Uma breve Conclusão Geral (pp. 874-879) encerra o estudo.

Numa obra de tão grande fôlego, não causa estranheza que a Bibliografia ocupe cerca de setenta páginas (as pp. 881-953), entre manuscritos e obras impressas. Além disso, e na boa tradição dos estudos académicos deste teor, o volume encerra com um Índice Onomástico, de imprescindível ajuda numa obra de tão grande fôlego, e um Índice de imagens.

Que dizer, depois do que foi escrito?

As páginas dedicadas a cada capítulo impressionam pela sua dimensão. Mas impressionam sobretudo as leituras de tantos textos esquecidos na poeira das bibliotecas e dos tempos, e bem assim o manancial de informações, comentários e reflexões apresentados.

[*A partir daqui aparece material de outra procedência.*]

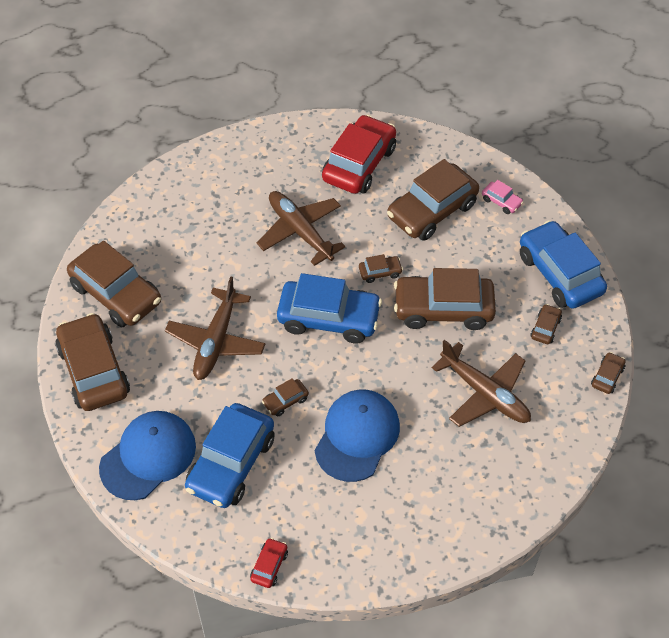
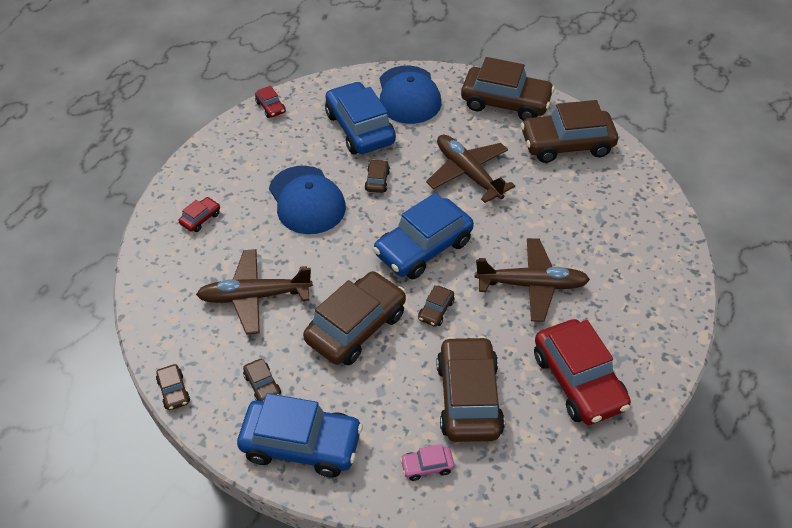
camera: 130 degrees right, 5 degrees down
(454, 501) = (200, 218): none -> red car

À medida que os estudos avançam, e novos contributos são dados para o progresso das ciências e artes, são obras como esta que nos ajudam a balizar os conhecimentos e a conhecer o estado da arte, que interessa não apenas aos estudos retórico-literários, mas também aos estudos filosóficos e culturais ou, se se preferir, aos estudos de Humanidades.

Daí que este volume constitua, de agora em diante, não apenas um marco e uma referência na história da “Retórica e eloquência em Portugal na época do Renascimento”, mas também um instrumento imprescindível para quem pretenda saber como o saber circulou, nos séculos XV e XVI, entre os principais centros universitários e culturais da Europa e Portugal.